Locks impending for Student Center

Card-access doors overnight for W20, precise times still undecided

The Campus Activities Complex (CAC) plans to replace the nearly 25-year-old front doors of the Student Center with new doors equipped with locks and card readers.

“The doors on the building are quite old,” said Phillip J. Walsh, director of the CAC. “They don’t close properly, they don’t seal, they don’t really keep in the heat in the winter and the cooling in the summer.”

Two of the five new doors will also have card readers installed, which will allow only MIT cardholders access to the Student Center during the late hours of the night.
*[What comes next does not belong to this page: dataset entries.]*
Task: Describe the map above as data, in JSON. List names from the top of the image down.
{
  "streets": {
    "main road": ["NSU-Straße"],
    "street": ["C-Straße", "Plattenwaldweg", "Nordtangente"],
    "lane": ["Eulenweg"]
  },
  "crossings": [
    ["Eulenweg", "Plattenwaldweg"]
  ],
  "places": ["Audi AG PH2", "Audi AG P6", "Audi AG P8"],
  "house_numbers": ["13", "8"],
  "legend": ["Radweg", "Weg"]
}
The CAC Advisory Board, which consists of about 15 representatives from different student governments and groups, has been charged with setting the nighttime locking hours for the Student Center. According to Geoffrey G. Thomas, a graduate student on the Advisory Board, the CAC is looking to lock the Student Center after all events have ended for the night, and reopen in the morning before business hours.
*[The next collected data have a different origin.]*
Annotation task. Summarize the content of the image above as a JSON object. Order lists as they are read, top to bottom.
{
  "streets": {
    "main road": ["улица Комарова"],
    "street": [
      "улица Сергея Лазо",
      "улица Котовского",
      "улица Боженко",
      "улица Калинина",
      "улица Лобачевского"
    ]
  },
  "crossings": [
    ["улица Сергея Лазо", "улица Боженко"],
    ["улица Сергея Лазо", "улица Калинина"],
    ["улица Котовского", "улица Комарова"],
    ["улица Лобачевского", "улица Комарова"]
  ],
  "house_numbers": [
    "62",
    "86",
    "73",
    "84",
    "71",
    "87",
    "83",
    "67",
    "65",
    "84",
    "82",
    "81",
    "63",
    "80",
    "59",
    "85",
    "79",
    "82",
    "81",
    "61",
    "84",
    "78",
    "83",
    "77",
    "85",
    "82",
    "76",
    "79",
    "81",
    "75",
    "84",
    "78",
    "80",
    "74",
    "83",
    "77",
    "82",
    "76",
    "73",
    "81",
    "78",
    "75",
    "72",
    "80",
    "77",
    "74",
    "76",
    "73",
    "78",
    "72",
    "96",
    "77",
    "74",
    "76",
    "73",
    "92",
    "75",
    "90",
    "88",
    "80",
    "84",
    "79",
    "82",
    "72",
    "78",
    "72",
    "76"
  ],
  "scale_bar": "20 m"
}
According to Thomas, concern for student safety is “one of the bigger reasons that they want to do this.”

“We regularly have an issue, I guess you could say, with transients and folks that come into the building because it’s so open,” said Walsh. “This would be a way to try to address that.”

Aleksandar F. Radovic-Moreno, an MIT graduate student, said that he’s seen people “that definitely don’t look like students hanging around for several hours at a time.”

According to MIT police logs dated between Sept. 26 and Oct. 18 of this year, campus police responded to four separate incidents in which homeless subjects were issued trespass warnings after being found asleep in the Student Center. On Sept. 29 at 4:12 a.m., two homeless people were found asleep in the Student Center. Both were given trespass warnings. Again, on Oct. 1 at 5:40 a.m., two homeless people were issued trespass warnings.

The locks on the Student Center should only serve to deter non-MIT cardholders from accessing the Student Center late at night, and Thomas expects them to have no impact on MIT affiliates.

“I don’t see any downside to it,” added Radovic-Moreno. “I carry around my ID card at all times … so I don’t see how that would impact me negatively in any way.”

The CAC has already put in an order for the doors, and facilities is waiting on sufficient funding to go through with the project .

“Right now we’re waiting for verification that the doors have been ordered,” said Walsh. “This is a fairly expensive project, so it has to come out of facility budgets.”

The CAC hopes to install the doors by the beginning of spring term.